» **Problem**
Duplicate everything in the piece on new art books below, from "Acclaimed artist and" down to "of commissioned works.".

Acclaimed artist and filmmaker Isaac Julien produced a new  book documenting his two latest films True North and Fantôme Afrique. Texts by  Christina Albu, Eveline Bernasconi, Lisa Bloom, and Mark Nash accompany lush  poetic stills from the works. Both films continue to explore the prominent themes in Julien’s work: race, global politics, and the Africa diaspora. True North was shot on location in Iceland and Northern Sweden, and its narrative is based on the expedition writings of the African-American explorer Matthew Henson. Fantôme Afrique, in striking contrast, is set in urban African city of  Ouagadougou and rural Burkina Faso. Fans of Isaac Julien should also check out the New Museum’s Point of View: An Anthology of the Moving Image project. The groundbreaking 11 DVD box set of video art includes an original piece by Julien in its impressive roster of commissioned works.

 MIT Press’ newly released Art After Conceptual Art is, undoubtedly, required reading on the important legacy of Conceptual Art and its resonance in the work of today’s artists. This meaty volume argues that the movement spurned different and often-contradictory forms of art practice that both contested commonplace assumptions of what art is and served to buttress those beliefs. The editors present a selection of original and innovative essays exploring topics as diverse as the interrelationships between Conceptualism and institutional critique, neoexpressionist painting, design and commodity culture and identity politics. Contributors include:  Alexander Alberro, Edit András, Ricardo Basbaum, Benjamin H. D. Buchloh, Sabeth Buchmann, Thomas Crow, Helmut Draxler, Elizabeth Ferrell, Isabelle Graw, Helen Molesworth, Luiza Nader, Henrik Olesen, and Gregor Stemmrich.

Chris Evans, whose work could certainly fall under the header of conceptualism, has published a new book with the Amsterdam’s Stedelijk Museum Bureau. Available in a limited edition of 600, Militant Bourgeois documents Evans’ project ‘Militant Bourgeois – An Existentialist Retreat’, founded during his residency at the Bureau. In response to a request to develop a project exploring ‘community art’, Evans built a shack in a major thoroughfare of the Sloterdijk district. Evans furnished the shack with a bed, a desk, a wood burning stove, and one sole copy of J.G. Ballard’s Concrete Island (1974)offering up a retreat for other artists-in-residence seeking a more genuine experience from which to draw inspiration. Fellow artist Stuart Bailey designed the book, which contains essays by Alex Farquharson, Robert  Garnett, and Nina Power.

The Degenerate Art Book proposes another unique and valuable entry into art practice. Based on the premise that writing or being written about legitimizes all forms of art and their underlying political ideas, the format of the book itself is open and incomplete, carefully sidestepping its own participation in this phenomenon. The title makes reference to the 1937 Degenerate Art Exhibition, a showcase organized by the Nazi party to demote modern art. Matt Hawthorne’s text, "Degenerate Art – Haunting Contemporary Culture", reveals echoes of this logic in contemporary culture and proposes a critical framework for this argument. Contributors include: Paul Granjon, Juliet Robson, Jordan McKenzie, Roddy Hunter, Glyn  Davis Marshall, Ailith Roberts, John Dummett, Kira O’Reilly, and Doran  George.

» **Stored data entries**

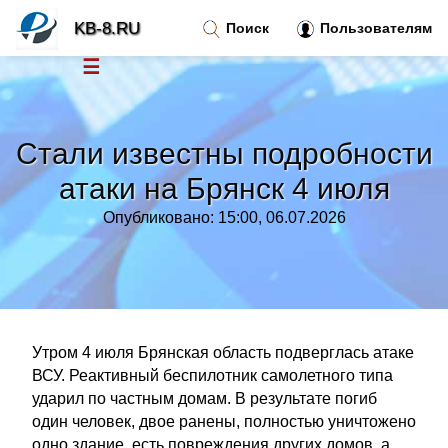
KB-8.RU
Поиск
Пользователям
☰
Новости
»
Стали известны подробности
Тренды новостей
»
атаки на Брянск 4 июля
Опубликовано: 15:00, 06.07.2026
Рубрики
»
Правила
»
Контакт
»
Утром 4 июля Брянская область подверглась атаке
ВСУ. Реактивный беспилотник самолетного типа
ударил по частным домам. В результате погиб
один человек, двое ранены, полностью уничтожено
одно здание, есть повреждения других домов, а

» **Your response**
Acclaimed artist and filmmaker Isaac Julien produced a new  book documenting his two latest films True North and Fantôme Afrique. Texts by  Christina Albu, Eveline Bernasconi, Lisa Bloom, and Mark Nash accompany lush  poetic stills from the works. Both films continue to explore the prominent themes in Julien’s work: race, global politics, and the Africa diaspora. True North was shot on location in Iceland and Northern Sweden, and its narrative is based on the expedition writings of the African-American explorer Matthew Henson. Fantôme Afrique, in striking contrast, is set in urban African city of  Ouagadougou and rural Burkina Faso. Fans of Isaac Julien should also check out the New Museum’s Point of View: An Anthology of the Moving Image project. The groundbreaking 11 DVD box set of video art includes an original piece by Julien in its impressive roster of commissioned works.